新型コロナウイルス感染拡大の影響による公式戦試合数削減の影響が、パ・リーグ連覇中の西武を直撃しそうだ。

「試合減は超攻撃野球の西武には不利に働く」と予想するのは、西武OBで本紙評論家の大友進氏。根拠となるのは、12球団すべてのチームで鮮明となってくるであろう「投高打低」の傾向だという。

 同氏は「誤解を恐れずにいえば、休止期間の調整は投手より野手の方がより難しいと思うから」とし、こう説明した。

「現状で12球団の各チームは自主トレと称して、それぞれの本拠地で個別練習をしています。ただ、その練習はキャンプからオープン戦を経てつくってきた感覚を一度全部ゼロにしなければいけないもの。その感覚の部分で状態を維持することは絶対にできない。投手も打者に投げる距離感を確認し、反応を見ながら感覚をつかんでいくだろうし、打者もオープン戦の40~50打席を使って感覚をつかみ、キレを出していくもの。オープン戦で一度つかみかけたその状態がプレーンとなった今は12月、1月と変わらないオフの状態に戻っている」

 練習プラス実戦の中で養っていく生きた球への感覚については「突然、1か月後に開幕となって、例えば2週間のオープン戦再開期間があったとしても打者の方はいきなり対応できるものではない。その少ないオープン戦は若手の一軍半クラスではなく6人のローテーション投手を中心とした主力投手中心の調整に使わざるを得ないだろうし、12球団の打者のほとんどが不完全な状態のまま開幕してシーズンの中で状態を上げていくしかなくなる」と見ている。

 大友氏は「だから試合の少ない今年は圧倒的に投手有利ですよ。つまり質量とも高い投手力を持つチームが上に行くということ。パ・リーグはソフトバンクの1強が濃厚。これに対抗できるとすれば楽天でしょう」と断言するほどだ。
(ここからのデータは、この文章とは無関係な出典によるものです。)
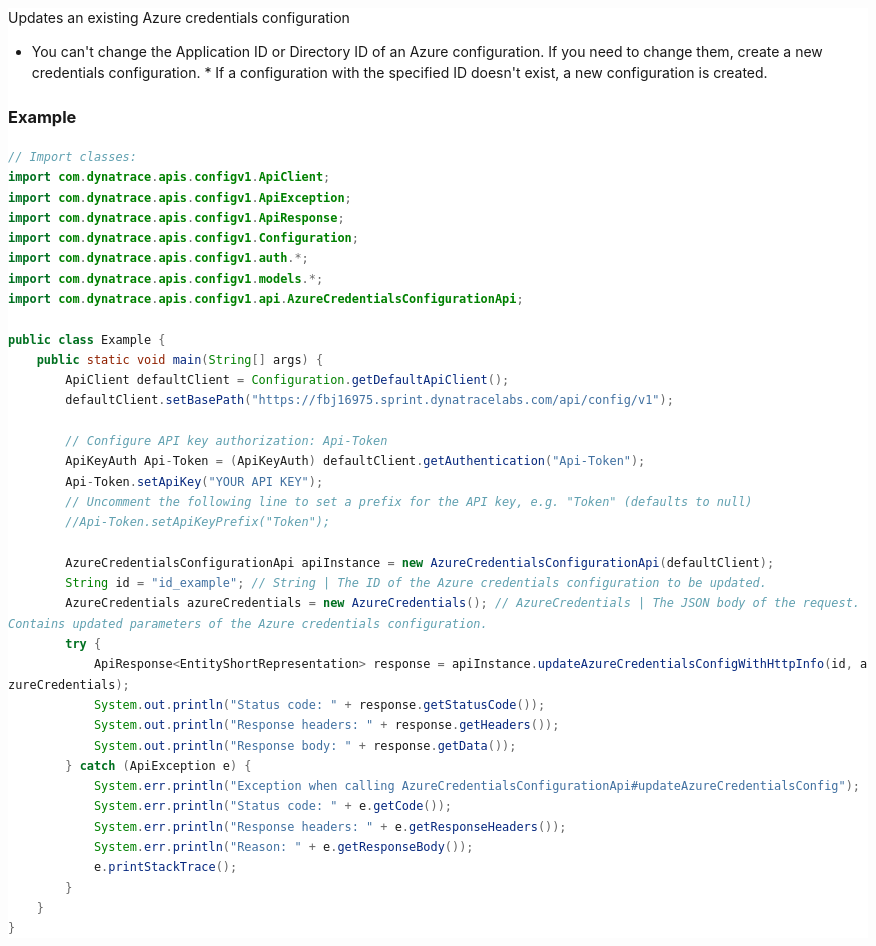Updates an existing Azure credentials configuration

* You can&#39;t change the Application ID or Directory ID of an Azure configuration. If you need to change them, create a new credentials configuration.  * If a configuration with the specified ID doesn&#39;t exist, a new configuration is created.

### Example

```java
// Import classes:
import com.dynatrace.apis.configv1.ApiClient;
import com.dynatrace.apis.configv1.ApiException;
import com.dynatrace.apis.configv1.ApiResponse;
import com.dynatrace.apis.configv1.Configuration;
import com.dynatrace.apis.configv1.auth.*;
import com.dynatrace.apis.configv1.models.*;
import com.dynatrace.apis.configv1.api.AzureCredentialsConfigurationApi;

public class Example {
    public static void main(String[] args) {
        ApiClient defaultClient = Configuration.getDefaultApiClient();
        defaultClient.setBasePath("https://fbj16975.sprint.dynatracelabs.com/api/config/v1");
        
        // Configure API key authorization: Api-Token
        ApiKeyAuth Api-Token = (ApiKeyAuth) defaultClient.getAuthentication("Api-Token");
        Api-Token.setApiKey("YOUR API KEY");
        // Uncomment the following line to set a prefix for the API key, e.g. "Token" (defaults to null)
        //Api-Token.setApiKeyPrefix("Token");

        AzureCredentialsConfigurationApi apiInstance = new AzureCredentialsConfigurationApi(defaultClient);
        String id = "id_example"; // String | The ID of the Azure credentials configuration to be updated.
        AzureCredentials azureCredentials = new AzureCredentials(); // AzureCredentials | The JSON body of the request. Contains updated parameters of the Azure credentials configuration.
        try {
            ApiResponse<EntityShortRepresentation> response = apiInstance.updateAzureCredentialsConfigWithHttpInfo(id, azureCredentials);
            System.out.println("Status code: " + response.getStatusCode());
            System.out.println("Response headers: " + response.getHeaders());
            System.out.println("Response body: " + response.getData());
        } catch (ApiException e) {
            System.err.println("Exception when calling AzureCredentialsConfigurationApi#updateAzureCredentialsConfig");
            System.err.println("Status code: " + e.getCode());
            System.err.println("Response headers: " + e.getResponseHeaders());
            System.err.println("Reason: " + e.getResponseBody());
            e.printStackTrace();
        }
    }
}
```
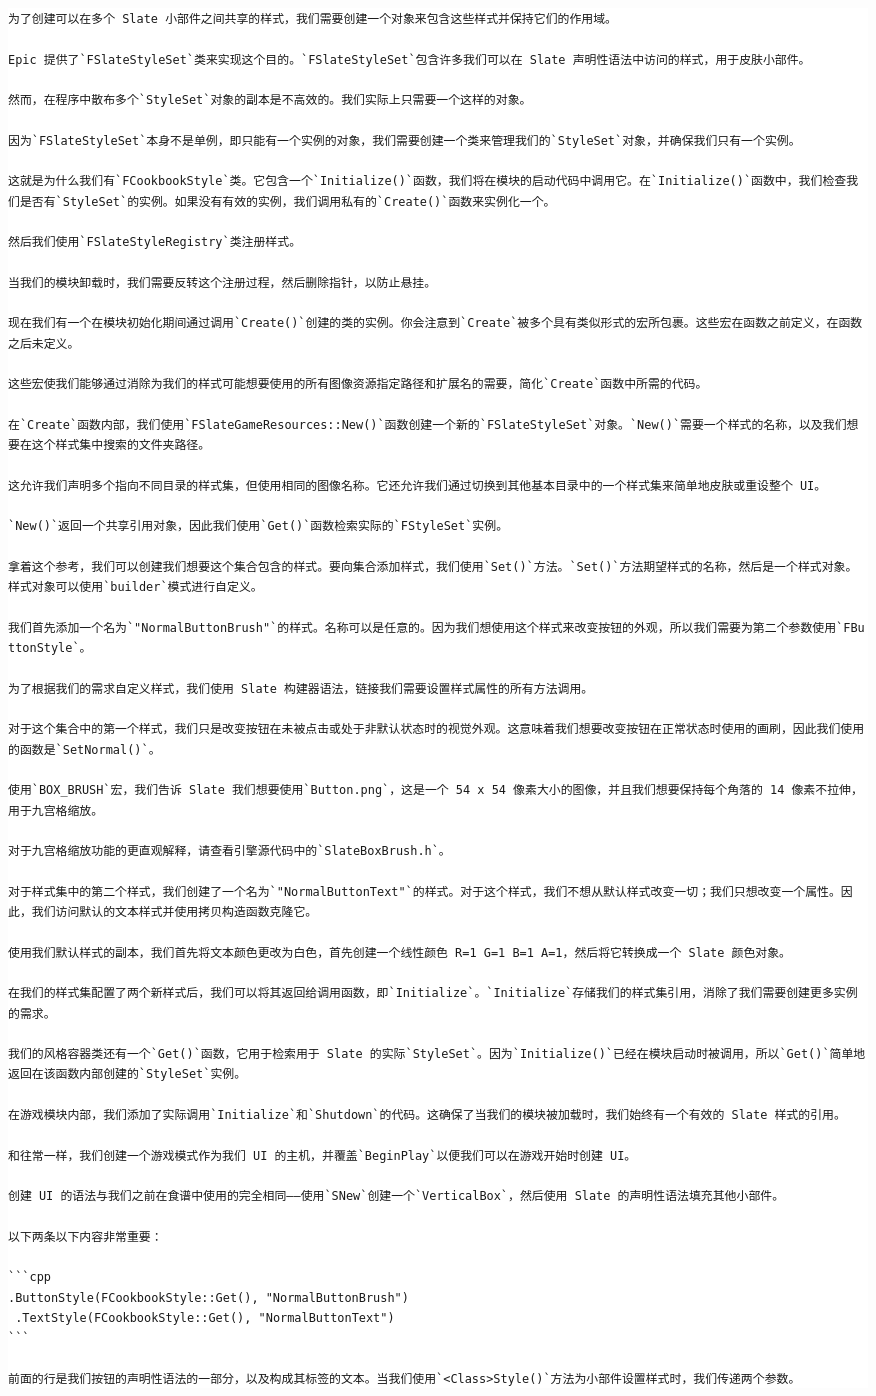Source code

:     为了创建可以在多个 Slate 小部件之间共享的样式，我们需要创建一个对象来包含这些样式并保持它们的作用域。

    Epic 提供了`FSlateStyleSet`类来实现这个目的。`FSlateStyleSet`包含许多我们可以在 Slate 声明性语法中访问的样式，用于皮肤小部件。

    然而，在程序中散布多个`StyleSet`对象的副本是不高效的。我们实际上只需要一个这样的对象。

    因为`FSlateStyleSet`本身不是单例，即只能有一个实例的对象，我们需要创建一个类来管理我们的`StyleSet`对象，并确保我们只有一个实例。

    这就是为什么我们有`FCookbookStyle`类。它包含一个`Initialize()`函数，我们将在模块的启动代码中调用它。在`Initialize()`函数中，我们检查我们是否有`StyleSet`的实例。如果没有有效的实例，我们调用私有的`Create()`函数来实例化一个。

    然后我们使用`FSlateStyleRegistry`类注册样式。

    当我们的模块卸载时，我们需要反转这个注册过程，然后删除指针，以防止悬挂。

    现在我们有一个在模块初始化期间通过调用`Create()`创建的类的实例。你会注意到`Create`被多个具有类似形式的宏所包裹。这些宏在函数之前定义，在函数之后未定义。

    这些宏使我们能够通过消除为我们的样式可能想要使用的所有图像资源指定路径和扩展名的需要，简化`Create`函数中所需的代码。

    在`Create`函数内部，我们使用`FSlateGameResources::New()`函数创建一个新的`FSlateStyleSet`对象。`New()`需要一个样式的名称，以及我们想要在这个样式集中搜索的文件夹路径。

    这允许我们声明多个指向不同目录的样式集，但使用相同的图像名称。它还允许我们通过切换到其他基本目录中的一个样式集来简单地皮肤或重设整个 UI。

    `New()`返回一个共享引用对象，因此我们使用`Get()`函数检索实际的`FStyleSet`实例。

    拿着这个参考，我们可以创建我们想要这个集合包含的样式。要向集合添加样式，我们使用`Set()`方法。`Set()`方法期望样式的名称，然后是一个样式对象。样式对象可以使用`builder`模式进行自定义。

    我们首先添加一个名为`"NormalButtonBrush"`的样式。名称可以是任意的。因为我们想使用这个样式来改变按钮的外观，所以我们需要为第二个参数使用`FButtonStyle`。

    为了根据我们的需求自定义样式，我们使用 Slate 构建器语法，链接我们需要设置样式属性的所有方法调用。

    对于这个集合中的第一个样式，我们只是改变按钮在未被点击或处于非默认状态时的视觉外观。这意味着我们想要改变按钮在正常状态时使用的画刷，因此我们使用的函数是`SetNormal()`。

    使用`BOX_BRUSH`宏，我们告诉 Slate 我们想要使用`Button.png`，这是一个 54 x 54 像素大小的图像，并且我们想要保持每个角落的 14 像素不拉伸，用于九宫格缩放。

    对于九宫格缩放功能的更直观解释，请查看引擎源代码中的`SlateBoxBrush.h`。

    对于样式集中的第二个样式，我们创建了一个名为`"NormalButtonText"`的样式。对于这个样式，我们不想从默认样式改变一切；我们只想改变一个属性。因此，我们访问默认的文本样式并使用拷贝构造函数克隆它。

    使用我们默认样式的副本，我们首先将文本颜色更改为白色，首先创建一个线性颜色 R=1 G=1 B=1 A=1，然后将它转换成一个 Slate 颜色对象。

    在我们的样式集配置了两个新样式后，我们可以将其返回给调用函数，即`Initialize`。`Initialize`存储我们的样式集引用，消除了我们需要创建更多实例的需求。

    我们的风格容器类还有一个`Get()`函数，它用于检索用于 Slate 的实际`StyleSet`。因为`Initialize()`已经在模块启动时被调用，所以`Get()`简单地返回在该函数内部创建的`StyleSet`实例。

    在游戏模块内部，我们添加了实际调用`Initialize`和`Shutdown`的代码。这确保了当我们的模块被加载时，我们始终有一个有效的 Slate 样式的引用。

    和往常一样，我们创建一个游戏模式作为我们 UI 的主机，并覆盖`BeginPlay`以便我们可以在游戏开始时创建 UI。

    创建 UI 的语法与我们之前在食谱中使用的完全相同——使用`SNew`创建一个`VerticalBox`，然后使用 Slate 的声明性语法填充其他小部件。

    以下两条以下内容非常重要：

    ```cpp
    .ButtonStyle(FCookbookStyle::Get(), "NormalButtonBrush")
     .TextStyle(FCookbookStyle::Get(), "NormalButtonText")
    ```

    前面的行是我们按钮的声明性语法的一部分，以及构成其标签的文本。当我们使用`<Class>Style()`方法为小部件设置样式时，我们传递两个参数。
 3連覇を狙う西武については「若手投手陣に期待はしたいが、これまで実績のない西武の投手陣を上位予想するのはリスクがある。まして公式戦が80試合から90試合に削減されればそれだけライバル5球団は西武戦にエース級をぶつけてくるわけだから、いくら破壊力のある西武打線でも今年は全体の調子が上がる前にシーズンが終わってしまう可能性もあると思う。その意味で試合数の減少は西武にとっては望ましくない」としている。